>> BEGIN Page text
That is, $\theta$ is the azimuthal angle/rotation in the $x$-$z$ plane, and $\phi$ the elevation/rotation out of the $x$-$z$ plane.

Now, i would like to determine the expression for angular velocity of a point in this coordinate system. I know from secondary sources that the answer is $$ v=\sqrt{\dot\theta^2\cos^2\phi+\phi^2} $$ but i have trouble arriving at it. I have done the following:

I found the following two texts, which explain how to determine the angular derivatives based on the unit vectors of the spherical system, and this answer to another question for how to derive the unit vectors.

Following the steps of the latter link to find $\boldsymbol{\hat\rho}$, $\boldsymbol{\hat\theta}$, and $\boldsymbol{\hat{\phi}}$, we take the derivative of the spherical coordinate representation $(\rho\cos{\phi}\sin{\theta}, \rho\sin{\phi}, \rho\cos{\phi}\cos{\theta})$ with respect to $\rho$, $\theta$, and $\phi$, respectively, and then normalize each one. This yields: $$\begin{bmatrix}\boldsymbol{\hat\rho} \\ \boldsymbol{\hat\theta} \\ \boldsymbol{\hat\phi} \end{bmatrix} = \begin{bmatrix} \cos\phi\sin\theta & \sin\phi & \cos\phi\cos\theta \\ \cos\phi\cos\theta & 0 & -\cos\phi\sin\theta \\ -\sin\phi\sin\theta & \cos\phi & -\cos\theta\sin\phi \end{bmatrix} \begin{bmatrix} \mathbf{\hat x} \\ \mathbf{\hat y} \\ \mathbf{\hat z} \end{bmatrix}$$ If i understand correctly, each row is a unit vector here.
>> END Page text
▶ **Short exercise 1**
Name every unit vector that appears in the matrix equation of the spherical-coordinates post above.
▶ **Short exercise 2**
Carry on writing the post about angular velocity in spherical coordinates, starting after its final sentence.
>> BEGIN Collected data
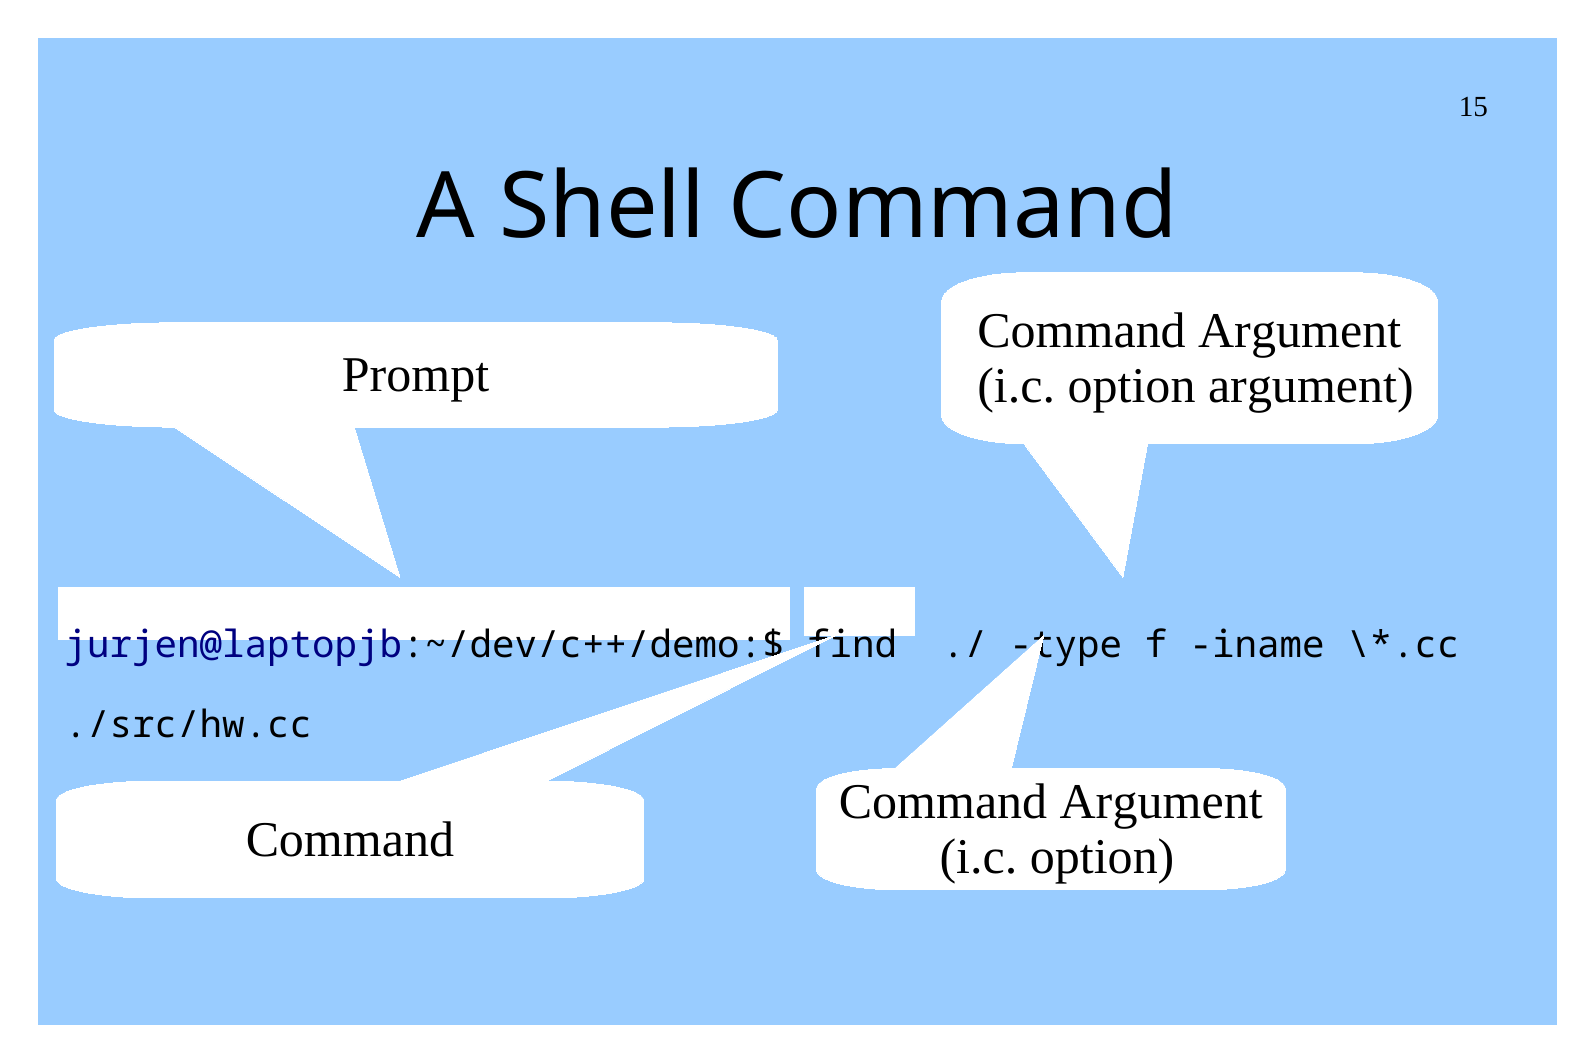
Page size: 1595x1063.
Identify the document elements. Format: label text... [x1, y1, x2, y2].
>> END Collected data
▶ **Answer 1**
ρ̂, θ̂, φ̂, x̂, ŷ, ẑ

▶ **Answer 2**
Then, following here, $$ \begin{align} \boldsymbol{v}&=\frac{d}{dt}\boldsymbol{\rho}\\ &=\boldsymbol{\hat\rho}\cdot\frac{d\rho}{dt}+\rho\cdot\frac{d\boldsymbol{\hat\rho}}{dt}\\ &=\boldsymbol{\hat\rho}\cdot\frac{d\rho}{dt}+\rho\cdot\biggl(\frac{\delta\boldsymbol{\hat\rho}}{\delta \rho}\cdot\frac{d\rho}{dt}+\frac{\delta\boldsymbol{\hat\rho}}{\delta \theta}\cdot\frac{d\theta}{dt}+\frac{\delta\boldsymbol{\hat\rho}}{\delta \phi}\cdot\frac{d\phi}{dt}\biggr) \end{align} $$

To solve that equation, we need the partial derivatives of $\hat{\boldsymbol{\rho}}$ with respect to $\rho$, $\theta$, and $\phi$, which are: $$ \begin{align} \frac{\delta\boldsymbol{\hat\rho}}{\delta\rho} &= 0\\ \frac{\delta\boldsymbol{\hat\rho}}{\delta\theta} &= \cos\phi\cos\theta - \cos\phi\sin\theta\\ &= \boldsymbol{\hat\theta}\\ \frac{\delta\boldsymbol{\hat\rho}}{\delta\phi} &= - \sin\phi\sin\theta + \cos\phi - \cos\theta\sin\phi \\ &= \boldsymbol{\hat\phi} \end{align} $$

which would make: $$ \boldsymbol{v}=\hat{\boldsymbol{\rho}}\cdot\frac{d\rho}{dt}+\rho\cdot\biggl(\boldsymbol{\hat\theta}\cdot\frac{d\theta}{dt}+\boldsymbol{\hat\phi}\cdot\frac{d\phi}{dt}\biggr) $$ and thereby $$ v=\sqrt{\dot\theta^2+\dot\phi^2}, $$ which isn't right!

Where am i going wrong?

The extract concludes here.